Jam 8 malam saat kami keluar mencari makan, suasana Maumere sudah sunyi senyap. Mau jalan di tengah jalan raya juga aman karena nggak ada kendaraan yang melintas. Warung yang buka juga cuma warung Padang dan baso Solo (heran dua makanan ini eksis banget di Flores). Sampai akhirnya pas lagi jalan, ketemu bapak-bapak penjual nasi jinggo di emperan toko yang sudah tutup. Pas ngobrol-ngobrol ternyata beliau asli dari Bali dan baru aja pindah ke Maumere untuk mengadu nasib dengan berdagang makanan khas Bali. Trenyuh banget karena saat itu dia berjualan berdua dengan anaknya yang masih kecil dan cantik sekali. Jalanan sepi dan jarang orang yang lewat, saya jadi bertanya-tanya siapa yang beli dagangannya ya. Beliau sempat curhat kalau orang Flores lebih memilih nasi Padang karena kuantitasnya yang banyak, memang sih porsi makan orang Flores memang luar biasa banyaknya. Dan yang membeli dagangannya paling hanya pendatang dari luar Flores. Percakapan sederhana begini yang sering membuat saya tertampar dan menuntut saya untuk terus bersyukur. Nasi jinggonya sederhana tapi enak. Harganya cuma 5 ribu rupiah.

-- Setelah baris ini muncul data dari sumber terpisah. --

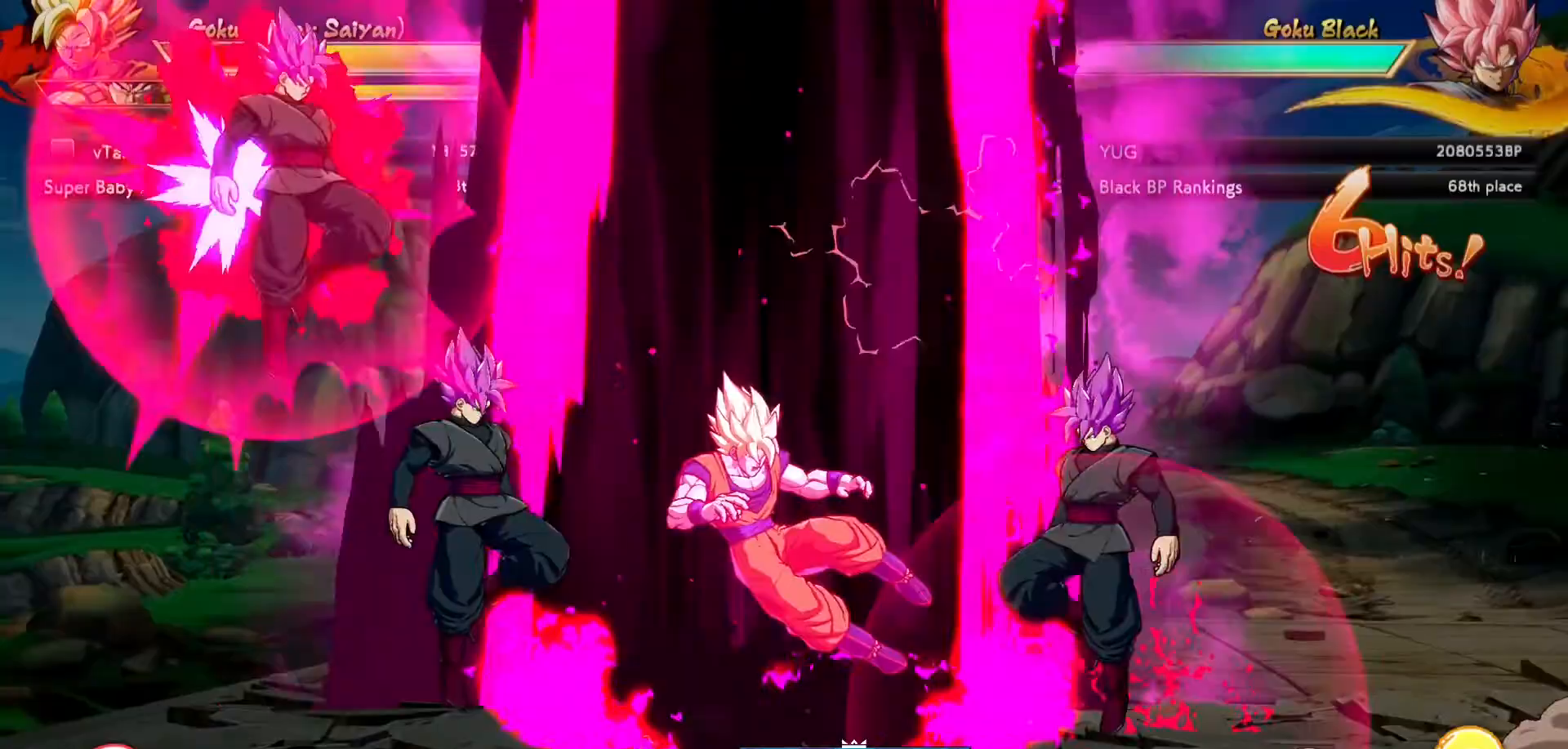
{"buttons": ["X", "DPAD_LEFT"], "left_stick": "center", "right_stick": "center", "events": [[217, "X", "down"], [233, "X", "up"], [267, "X", "down"], [383, "X", "up"], [500, "X", "down"]]}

Berangkat ke bandara dari Hotel Ben Goan

Hari Senin pun tiba. Dengan perasaan deg-degan dan harap-harap cemas, kami berangkat ke Bandara. Di sini kami berpisah menjadi dua rombongan. Saya, Via, Rina, dan pasangan bulan madu naik pesawat jurusan Maumere - Kupang, sementara Luqman, Danik, dan Quina naik pesawat Maumere-Bali. Pesawat ke Kupang berangkat lebih dulu. Dari check-in sampai ke waiting room, setiap ada pengumuman rasanya langsung jantungan takut di-cancel lagi. Dan pada akhirnya saat ada pengumuman boarding, rasanyaaaa lega gak terkira. Pulaaaaaaaaaangg!


Boarding!!!


Sebelum mendarat di Kupang

Pesawat transit di Waingapu lalu berhenti di Kupang. Di Kupang kami punya waktu yang lumayan lama sambil menunggu penerbangan ke Jakarta. Jadi sempat jalan-jalan sebentar ke pantai, meskipun udah bosen liat laut pas sailing trip 3 hari. Karena Kupang ini ibukota NTT, jadi kotanya lumayan besar dan ramai. Wah, senang banget rasanya liat keramaian kota.




Bandara El Tari, Kupang


Pantai Lasiana


Supir mobil rental, saya, Rina, Via, Lulu, dan Riza


Makan buah lontar sama es kelapa muda di pinggir pantai. Yang hitam itu buah lontar


Buah Lontar, rasanya kayak kelapa muda


Pabrik pembuat gula lontar tradisional


Mampir dulu jajan oleh-oleh

Kembali ke bandara, check-in, masuk waiting room. Ada pengumuman delay, agak deg-degan, dan akhirnya boarding ke Jakartaaa. Pulaaaang!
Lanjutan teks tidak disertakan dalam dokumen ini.